**Yapılacak işler**
[1] Kurban Bayramı mesajıyla ilgili metni iki cümleyle özetleyin.
[2] Kurban Bayramı mesajıyla ilgili metinde "Keleş, Kurban Bayramı" ile "kardeşliği güçlendirdiğini vurguladı." arasındaki kısmı, bu ifadeler de dahil olmak üzere aynen aktarın.

Keleş, Kurban Bayramı dolayısıyla mesaj yayımladı. Ülke, millet ve İslam alemi olarak yeni bir Kurban Bayramı'na daha kavuşmanın sevinç, huzur ve mutluluğunun yaşandığını belirten Keleş, hac ve kurban ibadetinin yardımlaşma ve dayanışma ile birlik, beraberlik ve kardeşliği güçlendirdiğini vurguladı.
Keleş, "Hac ve kurban ibadeti, bir yandan bizleri Hz. İbrahim (as) ile Hz. İsmail’in (as) hayatına götürürken bir yandan da Sevgili Peygamberimizin (sas) örnek hayatını hafızalarımızda canlandırmamıza vesile olur." ifadelerini kullandı.
Kurban ibadetinin arkasında yatan mana ve hikmetin, insanları Allah'a yakınlaştırdığını belirten Keleş, şunları kaydetti:
"Bu yakınlaşma, insanlığımızı daha da derinleştirmekte, merhamet duygularımızı harekete geçirmekte, kendimize ve çevremize karşı sorumluluklarımızı hatırlatmakta, sıradanlaşan ilgi ve tercihlerimizi bir kere daha gözden geçirmemize ve sıratı müstakim üzerinde sebat etmemize vesile olmaktadır. Zira kurban, Allah'a, yüce ve ilahi olan her şeye, hakka, hakikate, iyiye, doğruya, güzele yakın olma arayışıdır. Kurban sevginin, vefanın, sadakatin, fedakarlığın simgesidir.

**Mevcut veriler**
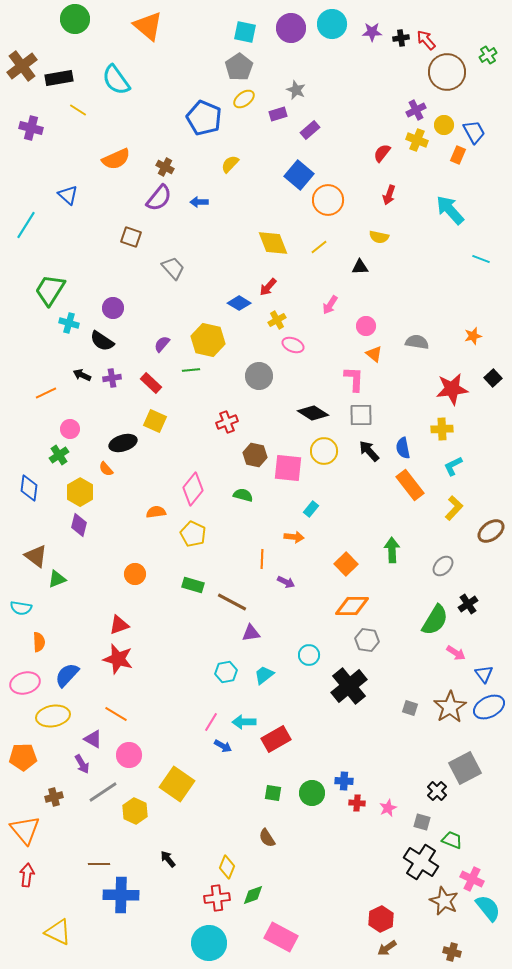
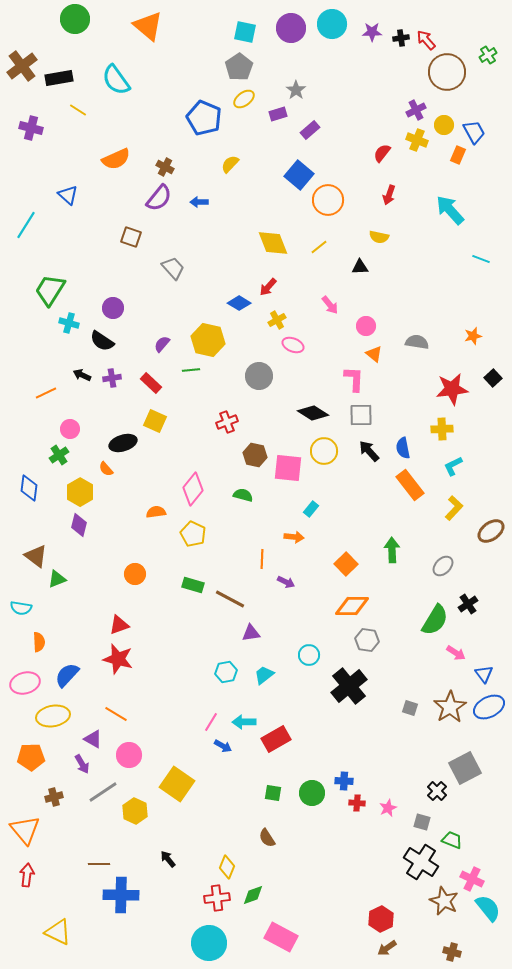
gray star at (296, 90): rotated 12 degrees clockwise
pink arrow at (330, 305): rotated 72 degrees counterclockwise
brown line at (232, 602): moved 2 px left, 3 px up
orange pentagon at (23, 757): moved 8 px right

**Alıştırma cevapları**
[1] Keleş, Kurban Bayramı dolayısıyla yayımladığı mesajda hac ve kurban ibadetinin yardımlaşma ve dayanışma ile birlik, beraberlik ve kardeşliği güçlendirdiğini vurguladı. Keleş ayrıca kurban ibadetinin arkasındaki mana ve hikmetin insanları Allah'a yakınlaştırdığını, kurbanın ise sevginin, vefanın, sadakatin ve fedakarlığın simgesi olduğunu belirtti.

[2]
Keleş, Kurban Bayramı dolayısıyla mesaj yayımladı. Ülke, millet ve İslam alemi olarak yeni bir Kurban Bayramı'na daha kavuşmanın sevinç, huzur ve mutluluğunun yaşandığını belirten Keleş, hac ve kurban ibadetinin yardımlaşma ve dayanışma ile birlik, beraberlik ve kardeşliği güçlendirdiğini vurguladı.